*** Opening Recorded data ***

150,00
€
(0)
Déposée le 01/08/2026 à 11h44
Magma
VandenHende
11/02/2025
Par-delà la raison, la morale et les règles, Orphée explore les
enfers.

*** Closing Recorded data ***
*** Opening Recorded data ***

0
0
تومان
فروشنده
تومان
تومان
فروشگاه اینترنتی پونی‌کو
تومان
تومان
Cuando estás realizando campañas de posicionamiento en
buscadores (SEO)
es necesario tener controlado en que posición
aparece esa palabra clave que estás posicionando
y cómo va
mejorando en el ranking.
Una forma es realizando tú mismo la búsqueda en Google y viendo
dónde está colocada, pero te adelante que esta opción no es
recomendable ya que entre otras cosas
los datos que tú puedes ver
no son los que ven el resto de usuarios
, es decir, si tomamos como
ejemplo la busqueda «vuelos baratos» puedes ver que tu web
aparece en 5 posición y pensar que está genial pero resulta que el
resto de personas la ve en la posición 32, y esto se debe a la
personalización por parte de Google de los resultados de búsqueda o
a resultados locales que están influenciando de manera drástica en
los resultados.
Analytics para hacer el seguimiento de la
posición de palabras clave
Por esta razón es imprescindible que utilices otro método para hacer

*** Closing Recorded data ***

Please collect every line in the items that contains the string "búsqueda" and copy each of those lines in full.

Una forma es realizando tú mismo la búsqueda en Google y viendo
personalización por parte de Google de los resultados de búsqueda o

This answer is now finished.